/nanoGPT_QuietAttention

Testing out QuestAttention using nanoGPT

Primary LanguagePythonMIT LicenseMIT

QuietAttention Experiments with nanoGPT

This repo is for my quick experiments with the ideas presented in this blog post by Evan Miller. It is a fork of nanoGPT with a small modification to add a QuietAttention implementation.

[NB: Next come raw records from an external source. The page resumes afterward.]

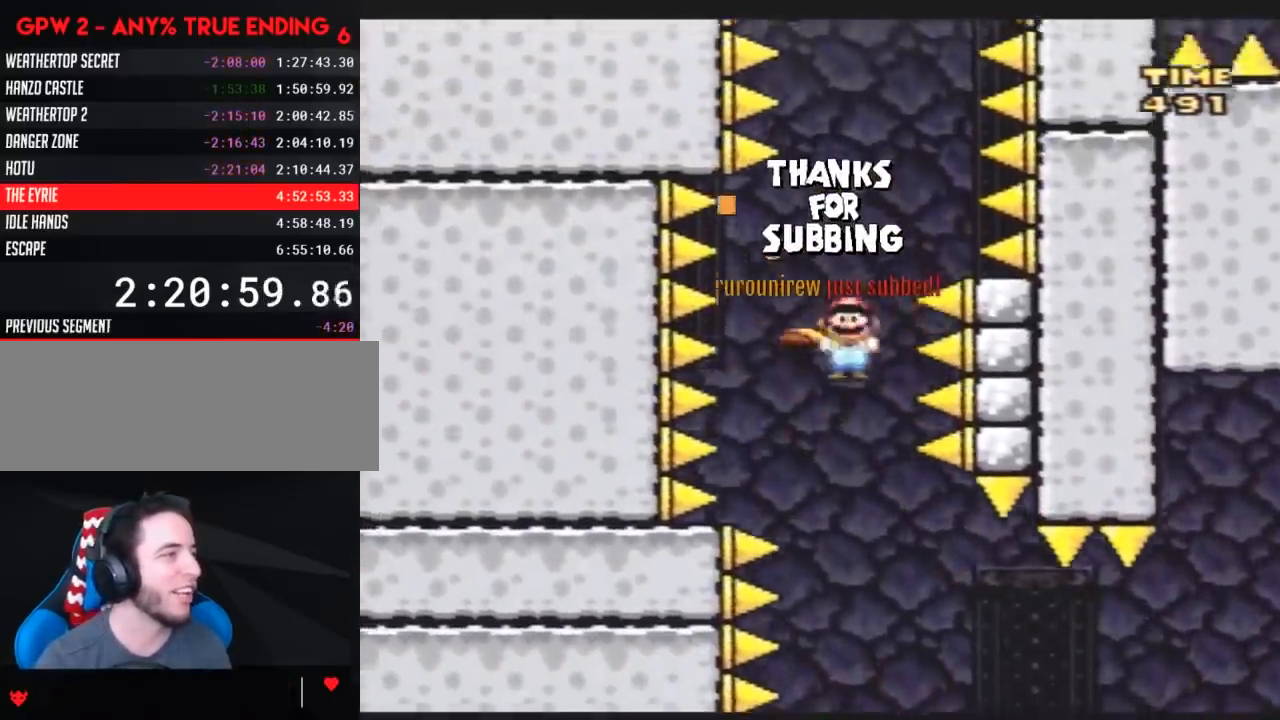
{"buttons": ["A", "Y", "DPAD_LEFT"], "events": [[50, "DPAD_RIGHT", "up"], [83, "DPAD_LEFT", "down"], [200, "DPAD_LEFT", "up"], [200, "DPAD_RIGHT", "down"], [383, "DPAD_LEFT", "down"], [383, "DPAD_RIGHT", "up"]]}
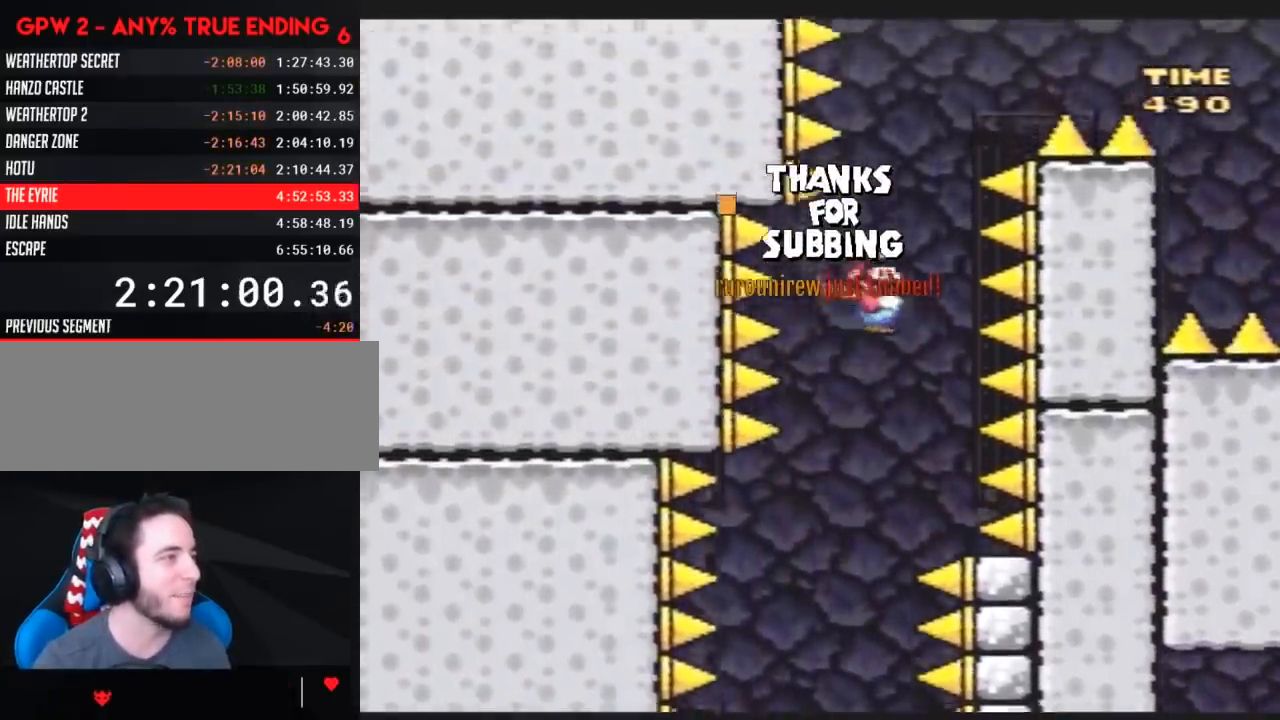
{"buttons": ["A", "Y", "DPAD_RIGHT"], "events": [[17, "DPAD_LEFT", "up"], [17, "DPAD_RIGHT", "down"]]}
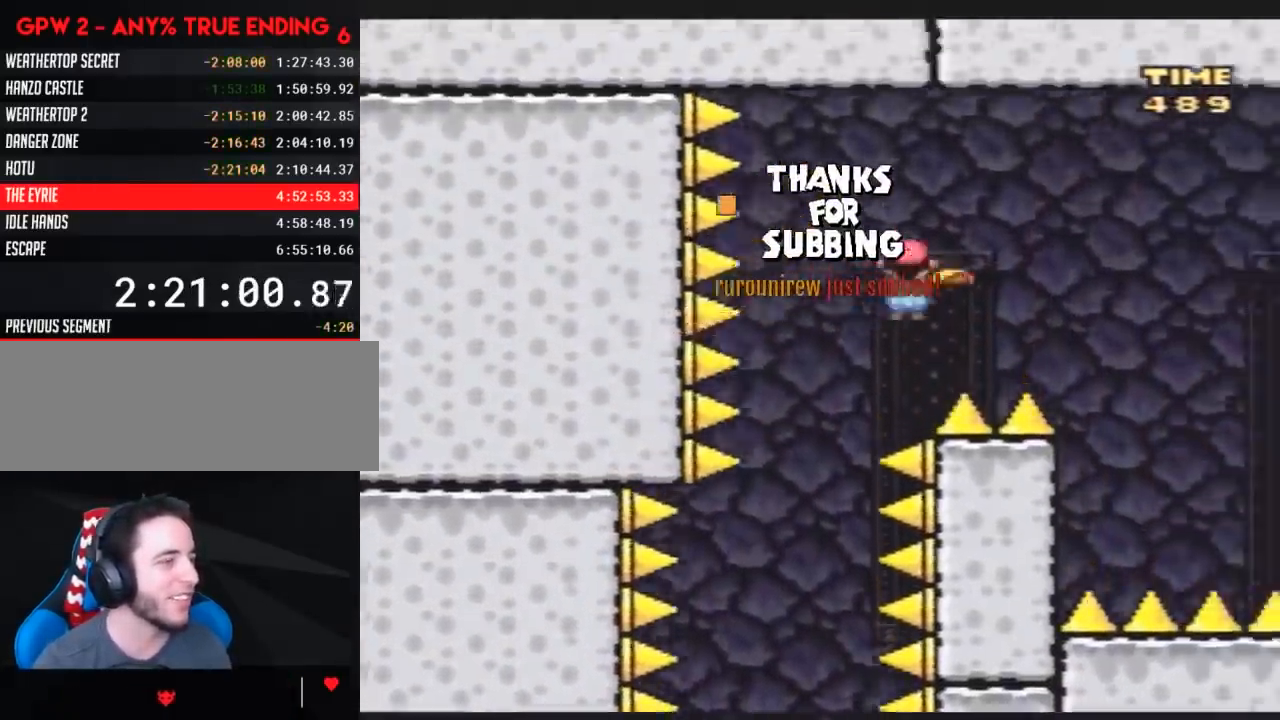
{"buttons": ["A", "Y", "DPAD_RIGHT"], "events": []}
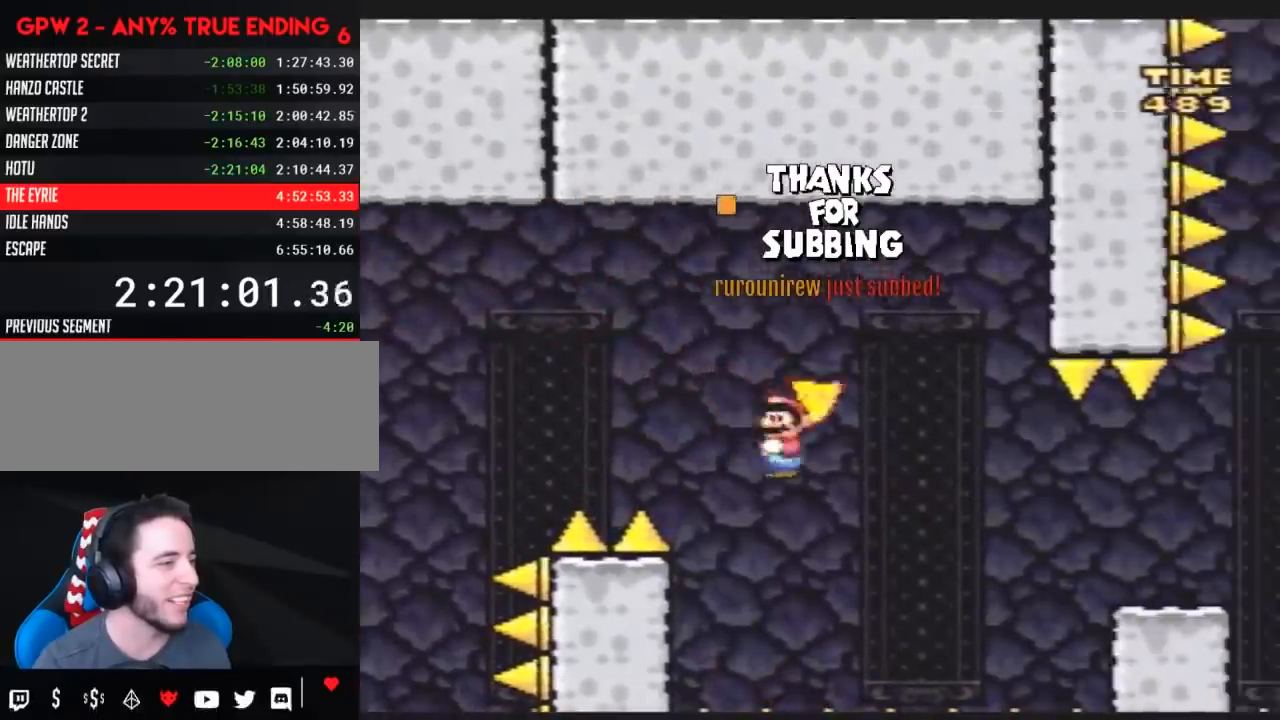
{"buttons": ["Y", "DPAD_RIGHT"], "events": [[267, "A", "up"]]}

NB: this is also something already in PyTorch! https://twitter.com/SamuelMullr/status/1683582347793530884?s=20 - https://pytorch.org/docs/stable/generated/torch.nn.MultiheadAttention.html the PyTorch MHA has an add_zero_attn parameter. So this is not a new idea, although it was definitely new to me :)

Key code change:

# The modified softmax version:
def surftmex(x, dim=-1):
  maxes = torch.max(x, dim, keepdim=True)[0]
  x_exp = torch.exp(x-maxes)
  x_exp_sum = torch.sum(x_exp, dim, keepdim=True)
  output_custom = x_exp/(torch.exp(-maxes)+x_exp_sum) # << The key bit is the +torch.exp(-maxes)
  return output_custom

# And then in the attention implementation we do:
if self.quiet:
    att = surftmex(att)
else:
    att = F.softmax(att, dim=-1)

You can play with this by running the notebook "QuietAttention Tests", easiest in colab here: https://colab.research.google.com/drive/1ArFoybiGCuNUgJZIbwJn5bXHDW3AQgdB?usp=sharing

The very first test I ran seemed promising but on closer inspection I may have just been unlucky with the random samples I plotted, the notebooks now show the two approaches as about the same in terms of weight/activation distribution. Which means either I've done something silly (@Xenova already spotted one bug in my code) or there really isn't much difference being made. The latter sort of makes sense to me - this is the same as appending a single 0 to the logits, which in most cases I'd expect to have very little difference to the normal attention calculations. I'll try to train some larger models if I get a chance and look more closely at whether it actually helps with the thing it is supposed to affect: the outliers that hurt quantization accuracy.